Only the target lifecycle can be delegated to the Host. Two browser-level methods are special: Target.createTarget and Target.closeTarget. Out of the box, creation is rejected (Target.createTarget is not supported: icdp targets are iframes paired by the Host) and close is a { success: true } no-op, because the default contract is that the Host alone opens Targets via pair(). But a Host that wires up onCreateTarget / onCloseTarget advertises those methods in its ready handshake (the handles field), and the Relay then forwards exactly those to the Host as a browserRequest, awaiting the result (bounded by browserRequestTimeoutMs, default 30000 ms). This is the complete set of forwardable browser methods:
const FORWARDABLE_BROWSER_METHODS = new Set(["Target.createTarget", "Target.closeTarget"]);The list is deliberately closed to these two. A Host cannot take ownership of Target.getTargets or Target.attachToTarget, because those read the Relay's own session and target state — state the Host does not hold and could not answer correctly. Lifecycle is the one concern the Host genuinely owns (it is the thing that creates and destroys iframes), so lifecycle is the one thing it can claim. See Client-driven target lifecycle for the walkthrough and the protocol reference for the bridge message shapes (BridgeReady, BridgeBrowserRequest, BridgeBrowserResult).
Events fan out by Target, not by socket
Because targets are sessions rather than sockets, an event from a frame cannot be addressed to a connection — it must be addressed to whoever is attached. When the Frame Agent emits an event, the Host forwards it to the Relay as a BridgeEvent carrying a targetId; the Relay then fans it out to every Session attached to that Target, stamping each copy with that Session's sessionId. One frame event becomes one delivery per attached Session. Registry-level notifications follow the flat-session contract too: Target.targetCreated / Target.targetDestroyed go only to Clients that opted in with Target.setDiscoverTargets, and Target.attachedToTarget is what a Client receives when Target.setAutoAttach adopts a Target on its behalf.

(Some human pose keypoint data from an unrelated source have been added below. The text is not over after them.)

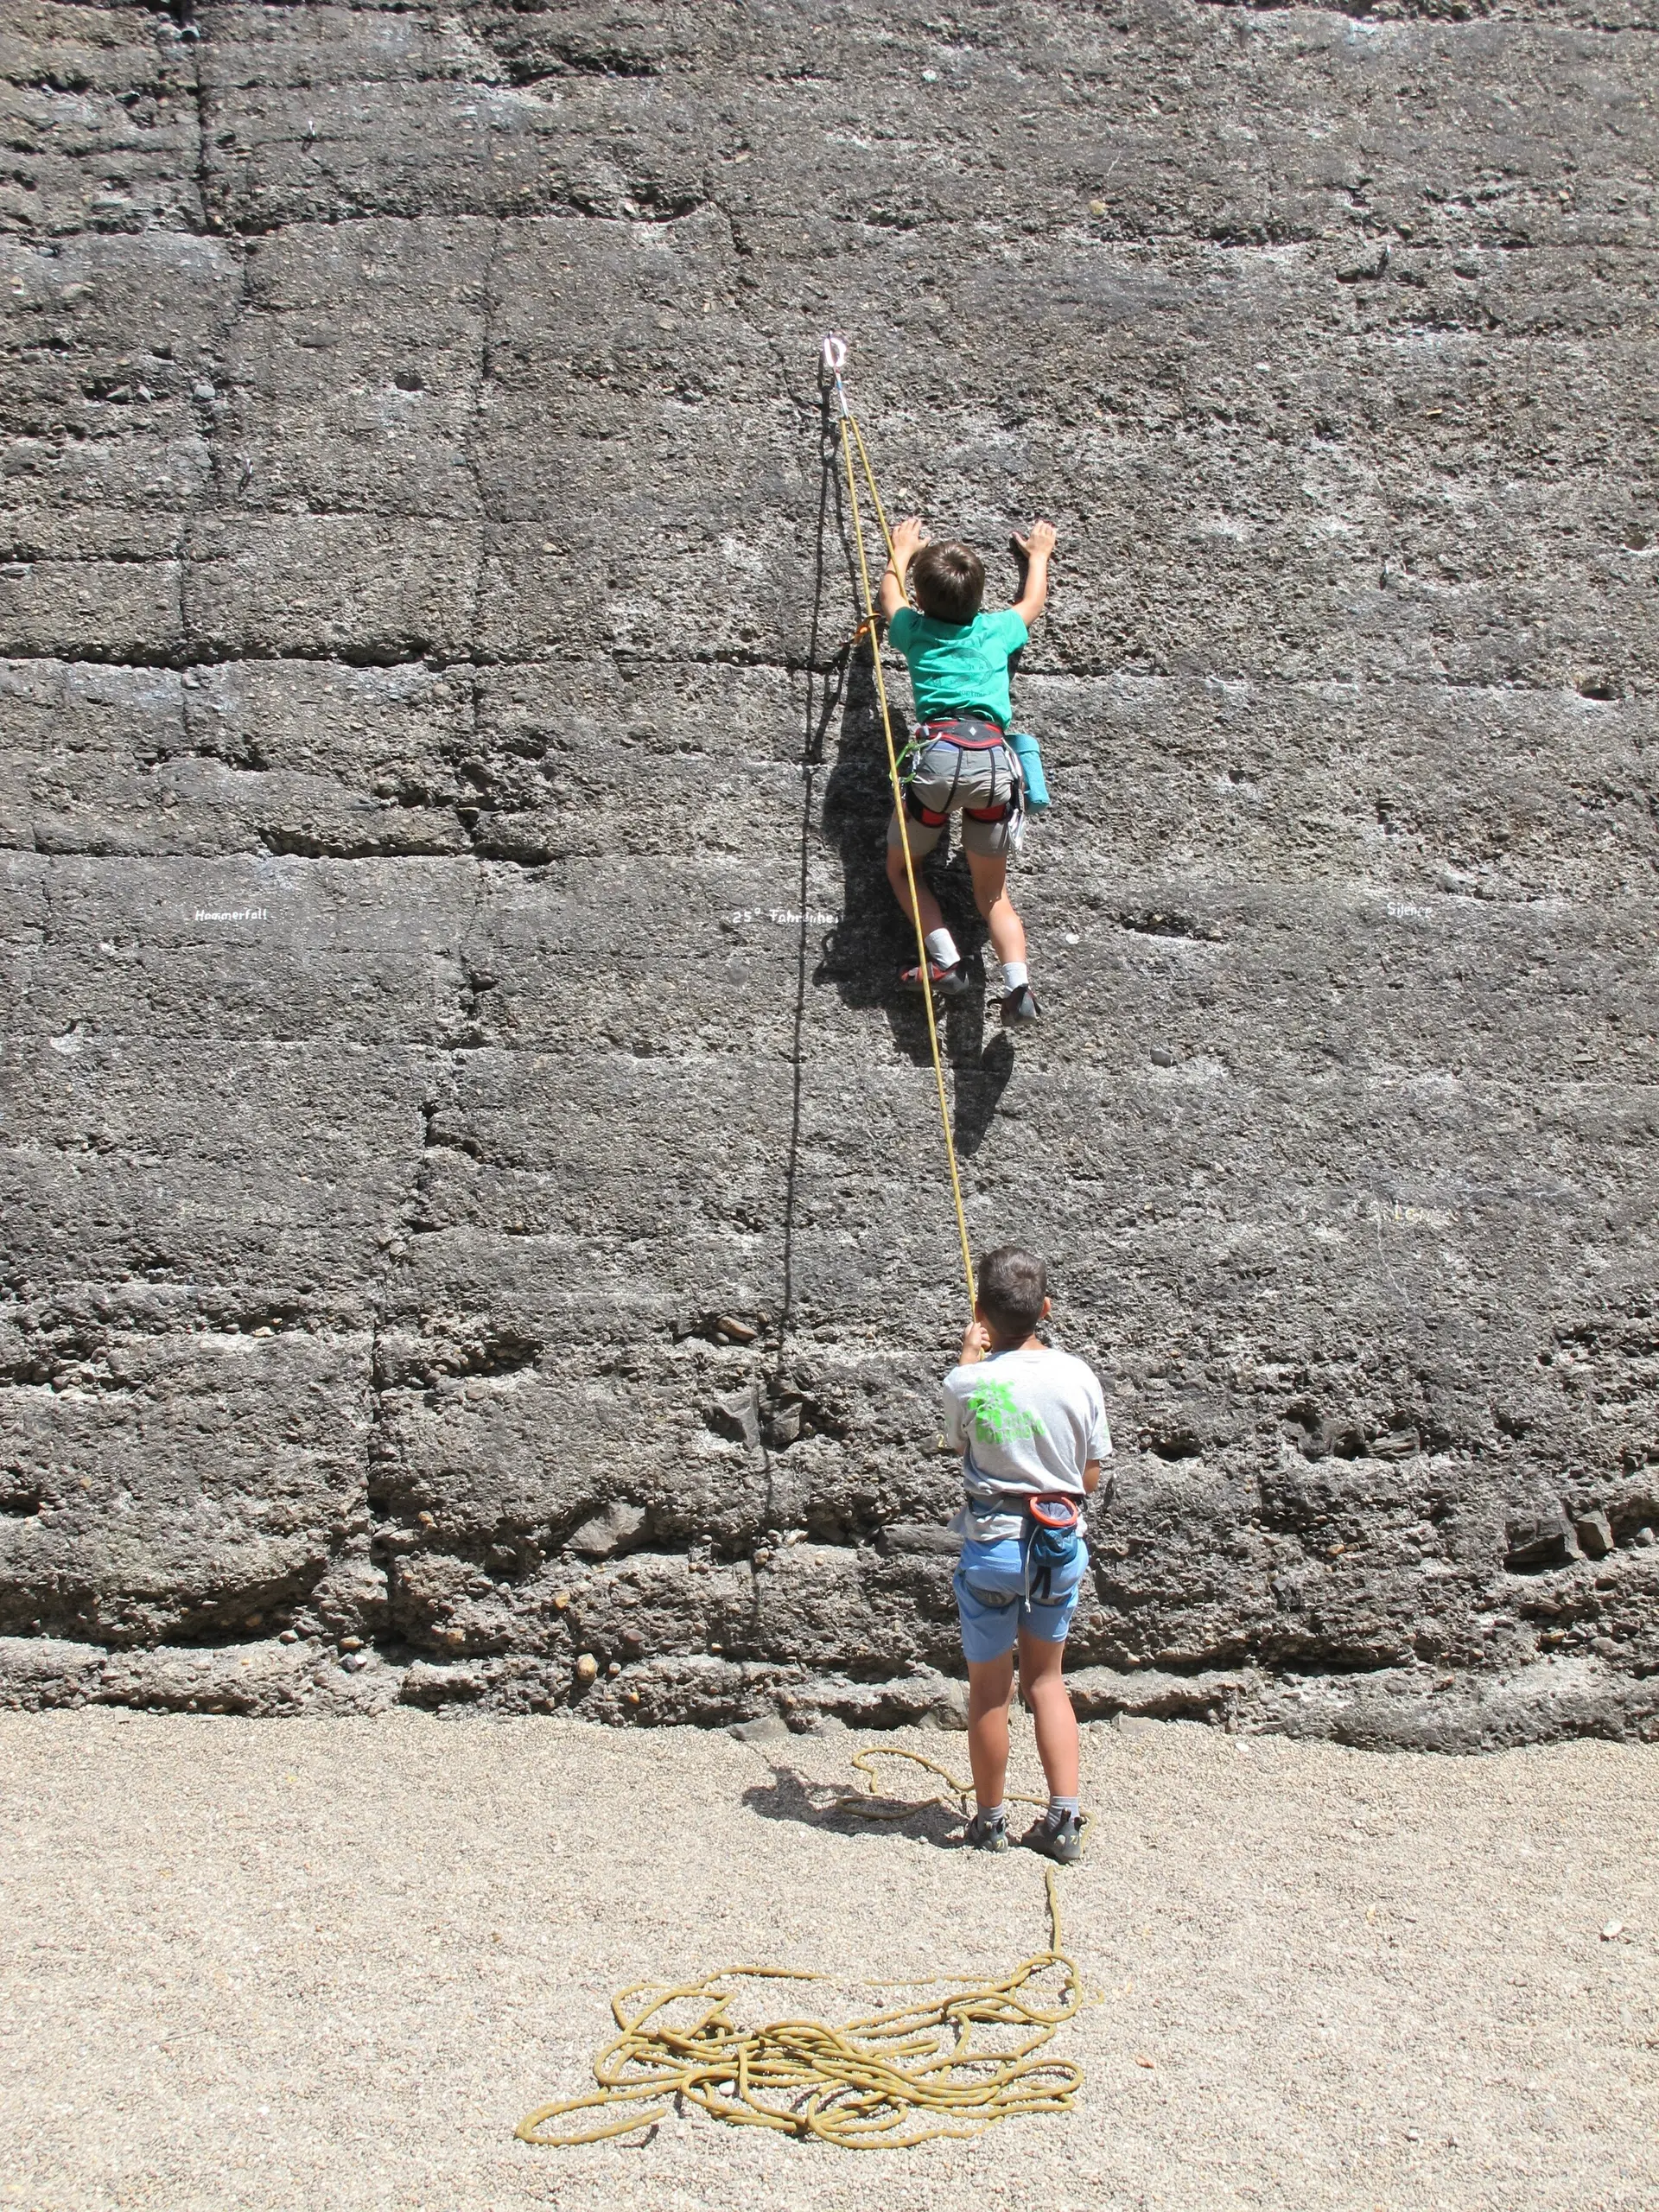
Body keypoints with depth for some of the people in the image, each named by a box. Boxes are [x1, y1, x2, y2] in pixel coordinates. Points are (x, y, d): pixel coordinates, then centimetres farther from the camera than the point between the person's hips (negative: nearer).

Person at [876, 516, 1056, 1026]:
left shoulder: (915, 630, 17)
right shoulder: (997, 630, 21)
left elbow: (889, 595, 41)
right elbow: (1033, 601, 44)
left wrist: (902, 549, 58)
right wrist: (1038, 555, 61)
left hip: (939, 753, -2)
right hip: (992, 758, 2)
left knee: (900, 868, 17)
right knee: (992, 893, 10)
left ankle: (945, 962, -3)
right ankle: (1018, 983, -14)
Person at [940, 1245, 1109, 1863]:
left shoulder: (967, 1382, -16)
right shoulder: (1078, 1377, -9)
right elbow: (1090, 1476, 0)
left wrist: (971, 1352, 16)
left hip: (992, 1544, -3)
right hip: (1063, 1541, 3)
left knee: (990, 1689, 12)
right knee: (1046, 1678, 19)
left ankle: (989, 1822, 25)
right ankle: (1063, 1821, 17)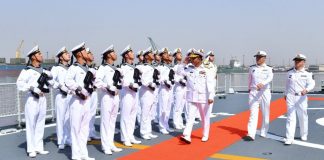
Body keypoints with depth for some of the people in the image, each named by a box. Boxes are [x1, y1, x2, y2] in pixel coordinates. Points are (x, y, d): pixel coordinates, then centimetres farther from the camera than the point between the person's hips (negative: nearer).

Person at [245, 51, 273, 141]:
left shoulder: (268, 69, 1)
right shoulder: (252, 68, 9)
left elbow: (270, 78, -19)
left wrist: (262, 84, -37)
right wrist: (249, 89, 17)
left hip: (265, 92, 0)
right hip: (253, 92, 1)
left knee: (265, 114, 6)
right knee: (253, 113, -8)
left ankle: (264, 133, 19)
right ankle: (251, 134, -15)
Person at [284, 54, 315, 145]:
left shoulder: (307, 73, -2)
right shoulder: (290, 72, 8)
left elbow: (311, 84, -16)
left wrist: (306, 90, -36)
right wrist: (286, 94, 23)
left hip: (301, 98, -1)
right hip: (290, 97, 1)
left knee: (303, 117, 11)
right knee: (290, 117, -4)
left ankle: (304, 135, 33)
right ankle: (289, 139, -6)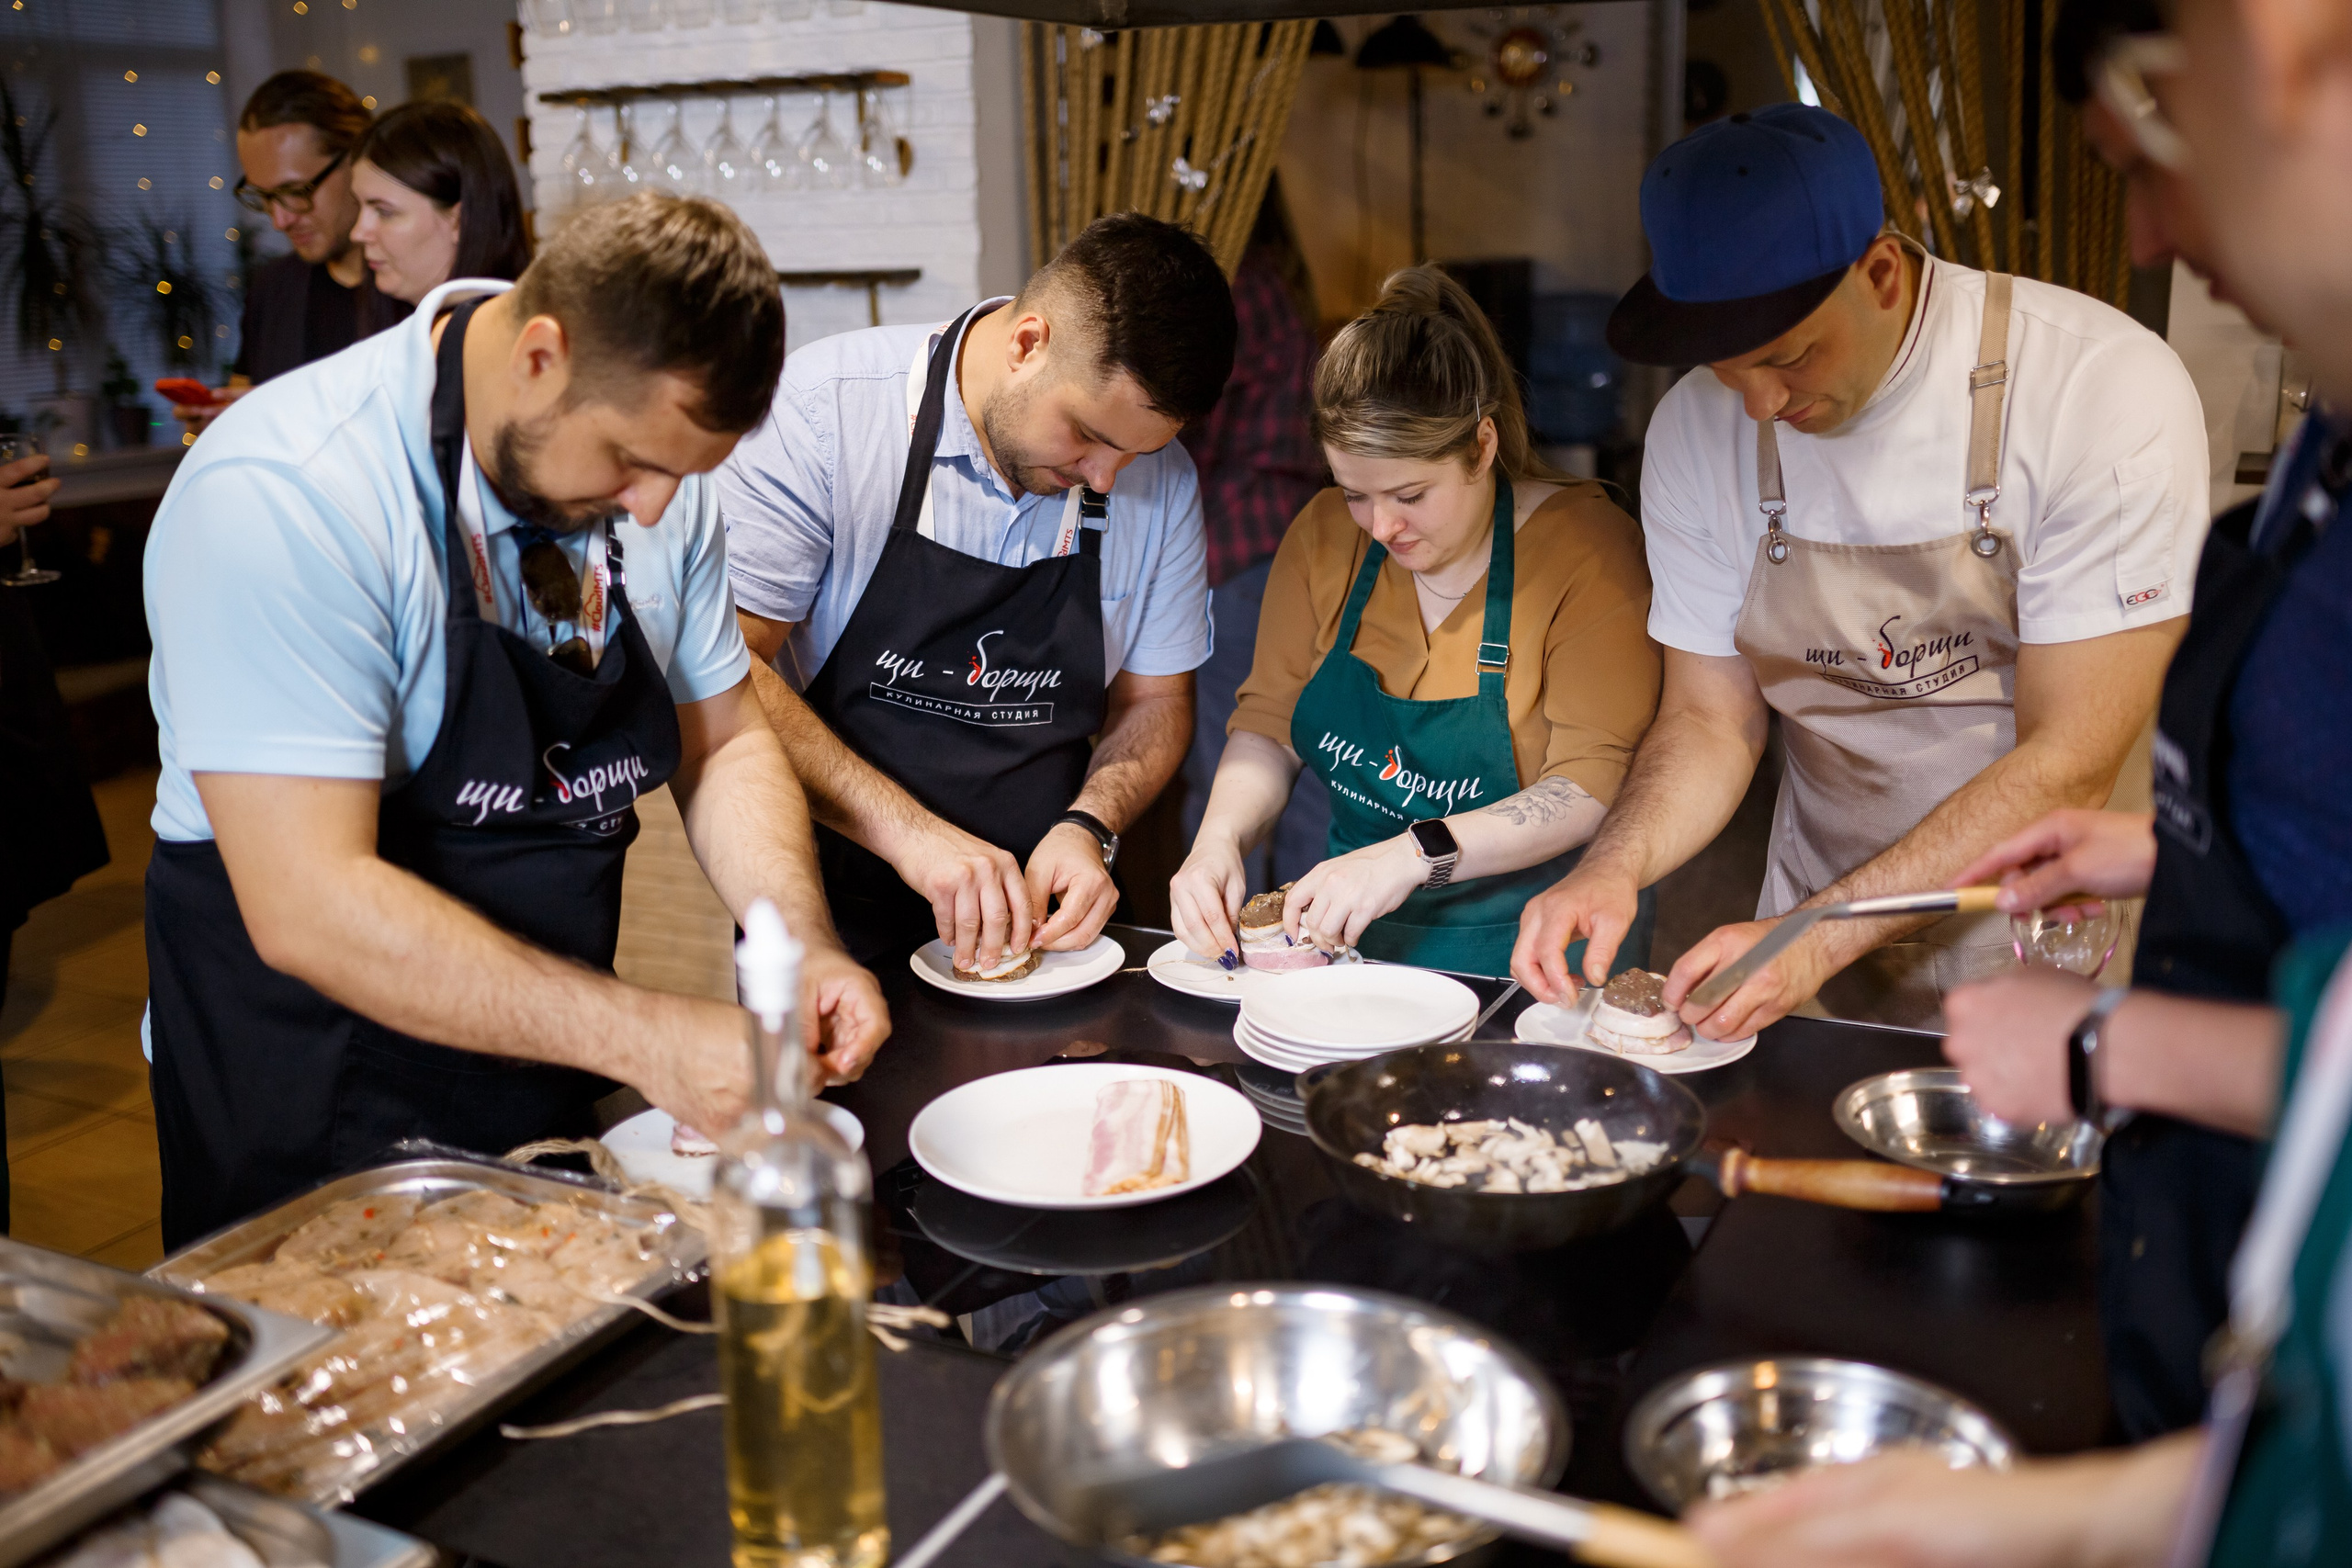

The compatibility bar: agent-browser
icdp does not aim to be a complete CDP implementation. Its compatibility bar is the support matrix of the prior art it was built to replace, agent-browser: AX-tree snapshots, semantic locators, click / fill / type, eval, waits, console, and SPA history. The Frame Agent registers precisely the domains and methods that bar requires, and no more — the support matrix enumerates every one.
Everything above that line is forwarded to the frame and answered against the real DOM. Some capabilities sit permanently below it, not because they were skipped but because page JavaScript inside an iframe cannot synthesize them: screenshots, PDF, file uploads, drag-and-drop, dialogs, and real network interception have no DOM-only implementation. They are intentionally out of scope rather than partially faked.
This bounds what an arbitrary CDP client can expect. agent-browser, driven over the per-command --cdp flag, stays inside the matrix and works. Raw Playwright over connectOverCDP exercises a much wider protocol surface, so it is best-effort: the methods that map onto the supported domains succeed, and the rest return a -32000 Method not found. The flat-session protocol is the contract; the support matrix is the menu within it.